* REQUIREMENT *
Give every line from the entries that contains "bottom".
[[ PROVIDED DATA, beginning ]]
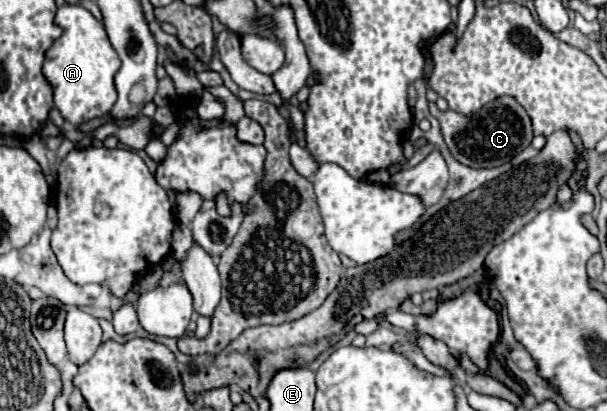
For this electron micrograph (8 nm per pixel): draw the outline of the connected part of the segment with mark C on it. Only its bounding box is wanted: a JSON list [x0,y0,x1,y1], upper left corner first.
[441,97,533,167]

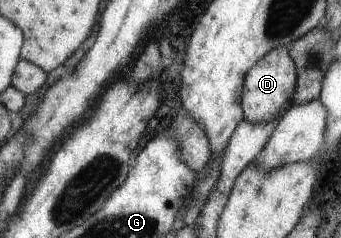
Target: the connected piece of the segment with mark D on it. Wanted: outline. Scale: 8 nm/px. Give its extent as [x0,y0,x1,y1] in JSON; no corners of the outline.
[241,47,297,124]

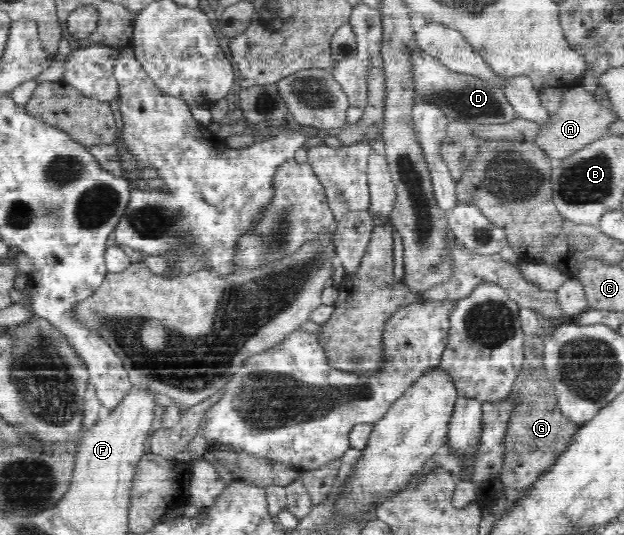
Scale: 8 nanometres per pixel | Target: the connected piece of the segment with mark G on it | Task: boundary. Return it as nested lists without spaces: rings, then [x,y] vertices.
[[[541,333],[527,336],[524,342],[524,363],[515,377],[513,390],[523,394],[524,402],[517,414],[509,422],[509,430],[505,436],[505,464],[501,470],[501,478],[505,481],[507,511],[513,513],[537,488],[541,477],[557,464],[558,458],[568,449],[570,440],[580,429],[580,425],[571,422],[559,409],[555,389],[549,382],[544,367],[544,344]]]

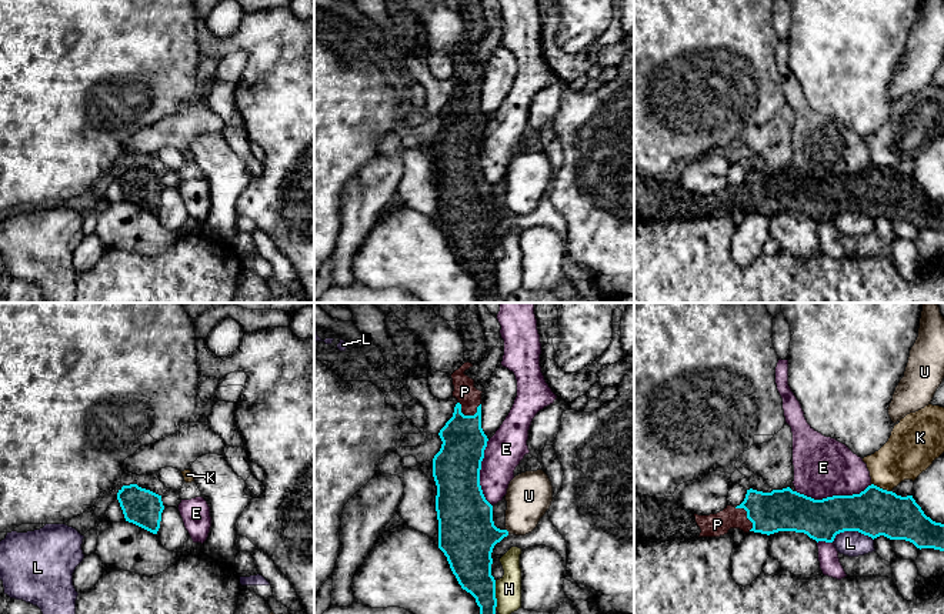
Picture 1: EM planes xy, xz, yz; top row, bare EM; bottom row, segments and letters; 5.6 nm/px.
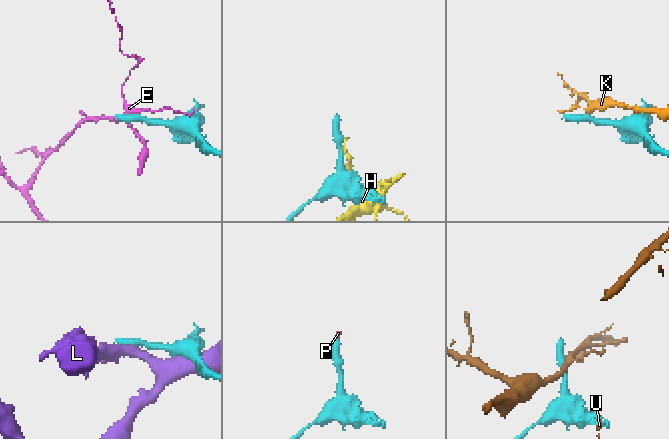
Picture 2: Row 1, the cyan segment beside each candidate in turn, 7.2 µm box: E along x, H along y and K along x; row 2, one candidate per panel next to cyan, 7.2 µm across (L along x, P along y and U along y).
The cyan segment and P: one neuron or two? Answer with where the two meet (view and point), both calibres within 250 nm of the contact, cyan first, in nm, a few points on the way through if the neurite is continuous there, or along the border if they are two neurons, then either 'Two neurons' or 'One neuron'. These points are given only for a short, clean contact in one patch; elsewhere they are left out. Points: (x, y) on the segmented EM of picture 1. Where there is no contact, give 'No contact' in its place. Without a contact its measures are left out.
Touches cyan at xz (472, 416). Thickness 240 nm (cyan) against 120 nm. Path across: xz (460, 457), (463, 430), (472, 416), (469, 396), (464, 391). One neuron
[[ PROVIDED DATA, end ]]
[[ PROVIDED DATA, beginning ]]
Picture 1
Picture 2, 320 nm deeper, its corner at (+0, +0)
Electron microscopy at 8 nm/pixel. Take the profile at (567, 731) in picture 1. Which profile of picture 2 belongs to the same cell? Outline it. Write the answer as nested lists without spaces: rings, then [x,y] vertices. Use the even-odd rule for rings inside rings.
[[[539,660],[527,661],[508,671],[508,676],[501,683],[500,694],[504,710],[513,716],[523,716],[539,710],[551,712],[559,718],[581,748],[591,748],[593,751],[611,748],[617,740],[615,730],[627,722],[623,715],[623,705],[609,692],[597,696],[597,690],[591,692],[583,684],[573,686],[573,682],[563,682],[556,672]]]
[[ PROVIDED DATA, end ]]
[[ PROVIDED DATA, beginning ]]
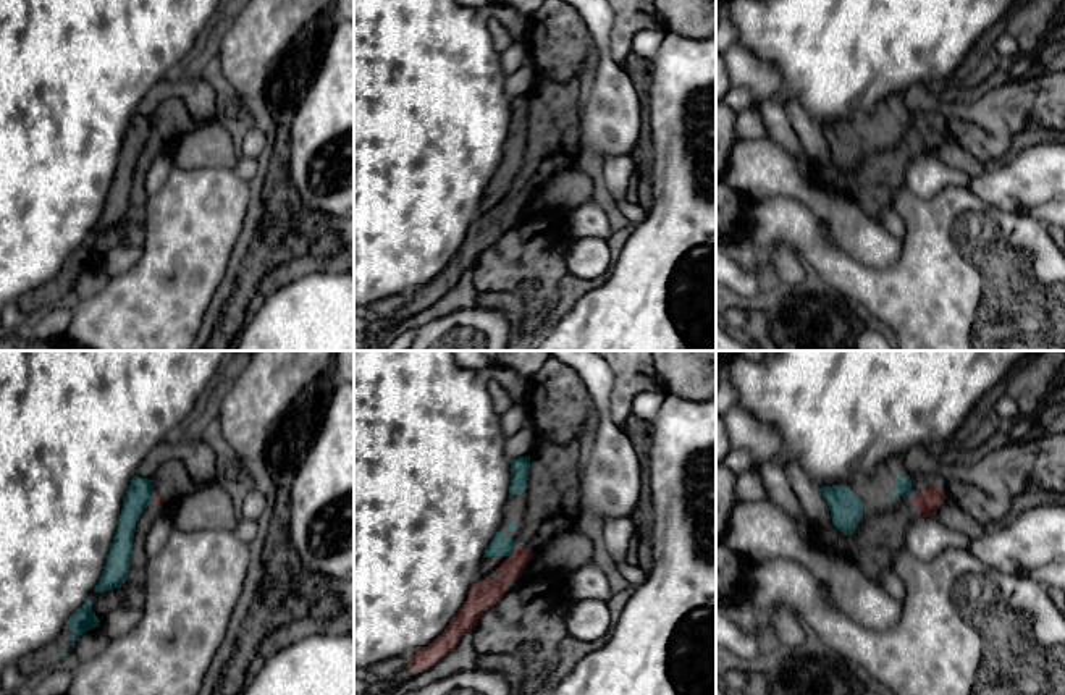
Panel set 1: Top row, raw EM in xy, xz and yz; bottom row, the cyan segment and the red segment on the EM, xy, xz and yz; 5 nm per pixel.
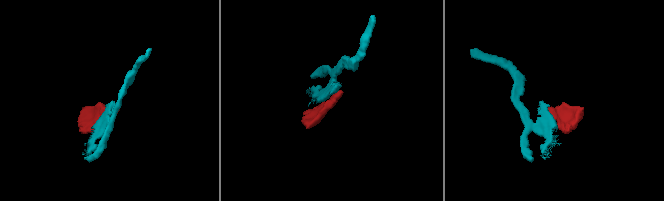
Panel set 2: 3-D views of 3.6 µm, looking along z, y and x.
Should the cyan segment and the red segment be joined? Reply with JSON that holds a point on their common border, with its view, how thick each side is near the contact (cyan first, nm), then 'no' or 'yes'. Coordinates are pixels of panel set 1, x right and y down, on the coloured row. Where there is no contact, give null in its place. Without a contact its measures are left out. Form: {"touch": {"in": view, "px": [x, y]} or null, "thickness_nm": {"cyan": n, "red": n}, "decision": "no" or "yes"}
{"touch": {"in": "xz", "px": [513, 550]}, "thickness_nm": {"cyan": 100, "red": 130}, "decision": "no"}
[[ PROVIDED DATA, end ]]
* TASK ANSWER *
Picture 1: EM planes xy, xz, yz; top row, bare EM; bottom row, segments and letters; 5.6 nm/px.
Panel set 1: Top row, raw EM in xy, xz and yz; bottom row, the cyan segment and the red segment on the EM, xy, xz and yz; 5 nm per pixel.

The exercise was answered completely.